Bono displays his showmanship

- April 26, 2001

by Jeffrey Miller

He's no longer an eager lad out to change the world, but a
well-schooled entertainer.

He was a grizzled gent in his late 40s, wearing horn-rimmed glasses and a funky
beige fedora, looking every bit the aging, would-be hipster.

As he climbed the stairs from the floor of the Arrowhead Pond before U2's
performance Tuesday, the person next to me gave him a dismissive glance. "The
hat doesn't work," he said.

Elvis Costello had walked by, not just unrecognized but the target of derision.
Middle age can be unkind to once cutting-edge performers.

Bono seems to know this. The U2 singer isn't the fresh-faced, eager-to-inspire
leader of a ragtag outfit from Ireland, nor the newly crowned heir to the rock throne,
nor even the postmodern superstar who turned stadium extravaganzas into an
ironic commentary on pop-culture idolatry and excess. He's outgrown all that.

He's a battle-tested showman, packing the full arsenal of entertainer's tricks. He
knows he doesn't need to incite the crowd. Sure, he might break a sweat jogging
around the enormous, heart-shaped catwalk of the band's Elevation tour set. He'll
reach out to accept a fan's offering of a rose, a necklace or a spangled cowboy hat,
allowing a momentary illusion of contact. Then it's on to the next move.

It's a time-honed technique: coaxing and then withdrawing, teasing but never
really putting out. Forget the Rock Star 101 ploy of thrusting the microphone into
the air to get the audience to sing along. U2's fans do so without prompting, freeing
Bono to lean back and bask in the adulation.
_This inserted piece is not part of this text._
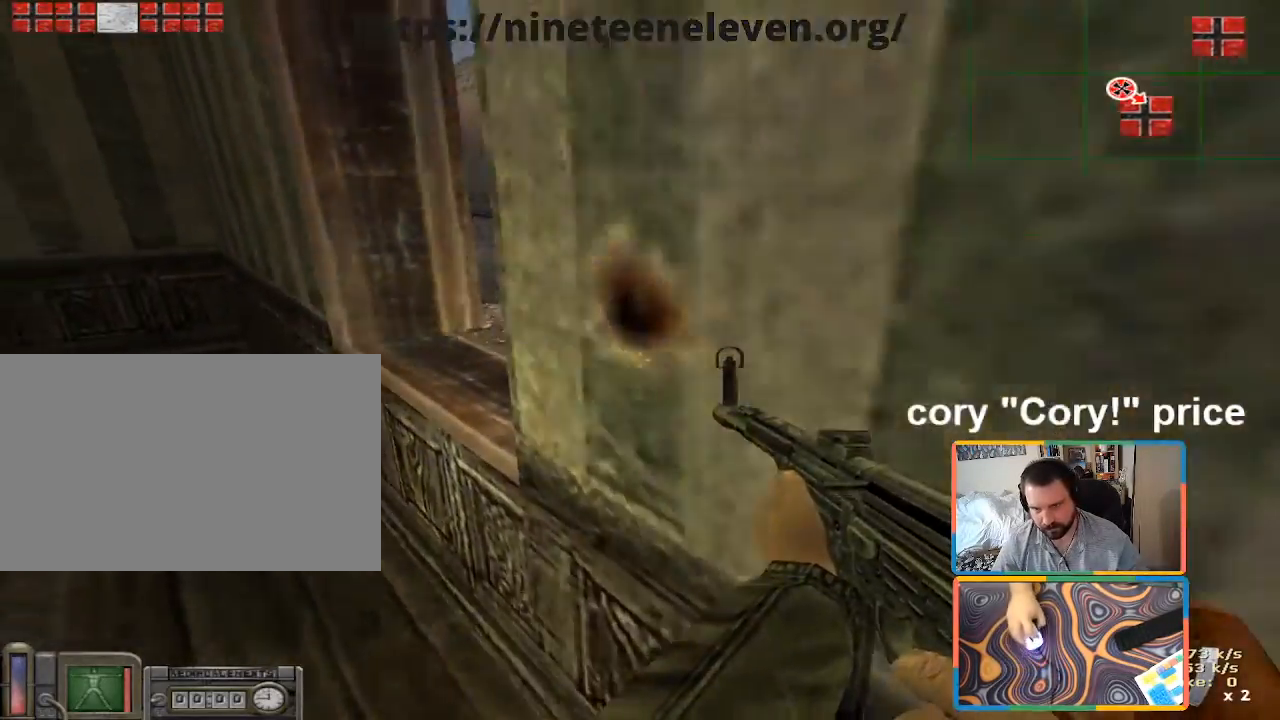
{"keys": ["a"], "mouse": [], "events": [[50, "w", "up"], [133, "d", "down"], [183, "d", "up"], [466, "a", "down"], [466, "mouse_left", "up"]]}
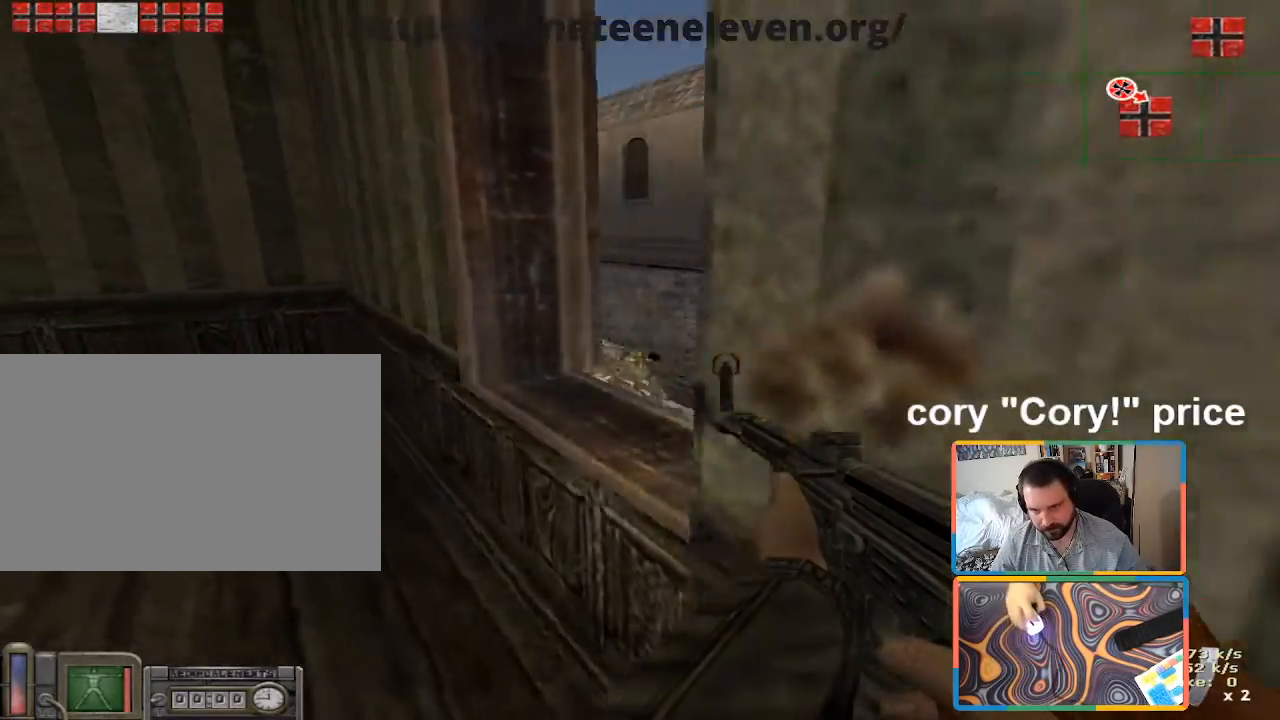
{"keys": ["ctrl", "d"], "mouse": [], "events": [[16, "w", "down"], [66, "a", "up"], [100, "d", "down"], [250, "ctrl", "down"], [250, "w", "up"], [350, "ctrl", "up"], [383, "ctrl", "down"]]}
It helps that the band he fronts has raised the arena-rock spectacle to an art form
with brilliantly conceived set design, lighting and video screens. Then there are the
musicians - The Edge churning out his trademark riffs, Larry Mullen Jr. providing
brisk, workmanlike drumming and Adam Clayton doing his nightly bit as the
anonymous bassist, plunking root notes and doing his best to stay out of the way.

Combined, the performance and presentation transformed the sterile,
air-conditioned expanses of the Pond into a sweaty roadhouse, with all
18,000-plus fans - even those in the rafters - on their feet throughout.

Those familiar with the band's set Monday would have found few surprises here.
The quirky choice of "Kite" was jettisoned in favor of more familiar tunes, "Even
Better Than the Real Thing" and "The Sweetest Thing," as well as "Gone" from the
"Pop" album.

At the prescribed point in the evening, Bono and The Edge marched to the front tip
of the catwalk to perform as an acoustic duo. This time they did a refreshing "Angel
of Harlem" and "The Ground Beneath Her Feet" instead of "Desire" and "Stay
(Faraway, So Close!)." Oh, and they dropped "I Remember You" from the final

Beyond that, it was the same show as Monday - indeed, the same as any other
date on the tour. Hardcore fans will take note of minute differences, like Bono
slipping a slice of Van Morrison's "Into the Mystic" into "Mysterious Ways." But for
anyone else, it was the same.

And sameness is not necessarily bad. Listening to the band blast its way through
"The Fly" at the end of the main set left no doubt that this was as good an
arena-rock show as people around here are likely to see for a while. Whether it's
worth $130 is a matter of personal choice (and one's tolerance for living off nothing
but ramen for several months).

Through it all, Bono entertained the crowd with subdued assurance, appearing to
expend no more energy than was essential to complete the band's mission of
sending the folks home happy. It wasn't a spill-your-guts-on-the-stage,
try-to-change-the-world performance.

Maybe it's because he's almost 40, an age when such idealistic fervor might look a
bit silly.

Sort of like if the guy in the fedora were still trying to be an angry young man.